# Brake Light Keeps Coming On HELP!!!!



## e_tothe_j (Mar 23, 2005)

I dont know what is the matter with this thing but the brake light keeps coming on and off even with the e-brake fully down has anybody had this problem before let me know please


----------



## asleepz (Feb 24, 2004)

check your brake fluid.


----------



## e_tothe_j (Mar 23, 2005)

oh i didnt even think of that i do need brake fluid really bad lol will do that and then let you know thanks


----------



## asleepz (Feb 24, 2004)

that's probably it...


----------



## Domdogg123 (Nov 12, 2004)

asleepz said:


> that's probably it...


eh....probably not...

http://www.z31.com/brakepedal.shtml


----------



## asleepz (Feb 24, 2004)

Domdogg123 said:


> eh....probably not...
> 
> http://www.z31.com/brakepedal.shtml





If you read a little closer and infered what he was saying he's talking about the brake WARNING lamp.


----------



## Domdogg123 (Nov 12, 2004)

asleepz said:


> If you read a little closer and infered what he was saying he's talking about the brake WARNING lamp.


ah shi.....

nvm then, brake lights staying on is common enough for me to just breeze over the post.

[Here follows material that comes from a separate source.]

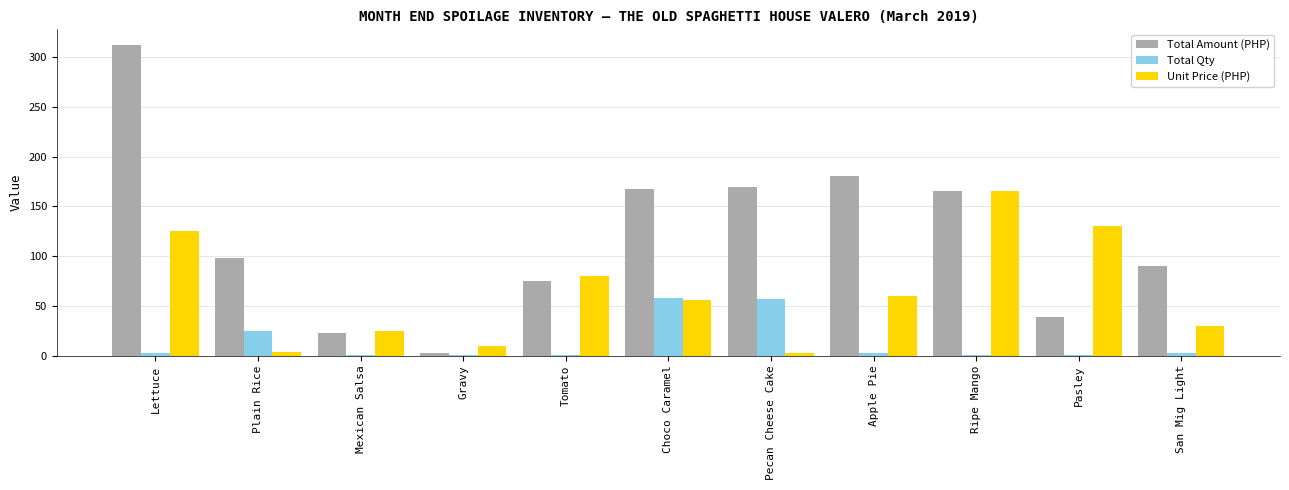

How many data points does each series have?

11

I'm sorry...


----------



## Zen31ZR (Mar 24, 2004)

Could also be a bad switch on the brake lever. Probably out of adjustment. Pretty common on all cars where the E-brake handle is near the center console. You'll have to disassemble the console to get to it (should be underneath), but I'll bet the switch is rattling around under there. If there were a genuine brake system problem, the light would come on and stay on.


----------



## e_tothe_j (Mar 23, 2005)

no its just comes on and then goes off its like that the whole time i drive so im thinkin its just the fluid so im gonna change the brakes soon anyways and it probably will fix the problem thanks


----------



## asleepz (Feb 24, 2004)

Domdogg123 said:


> ah shi.....
> 
> nvm then, brake lights staying on is common enough for me to just breeze over the post. I'm sorry...


hold out your hand so I may slap it

naw no problems, no problems


----------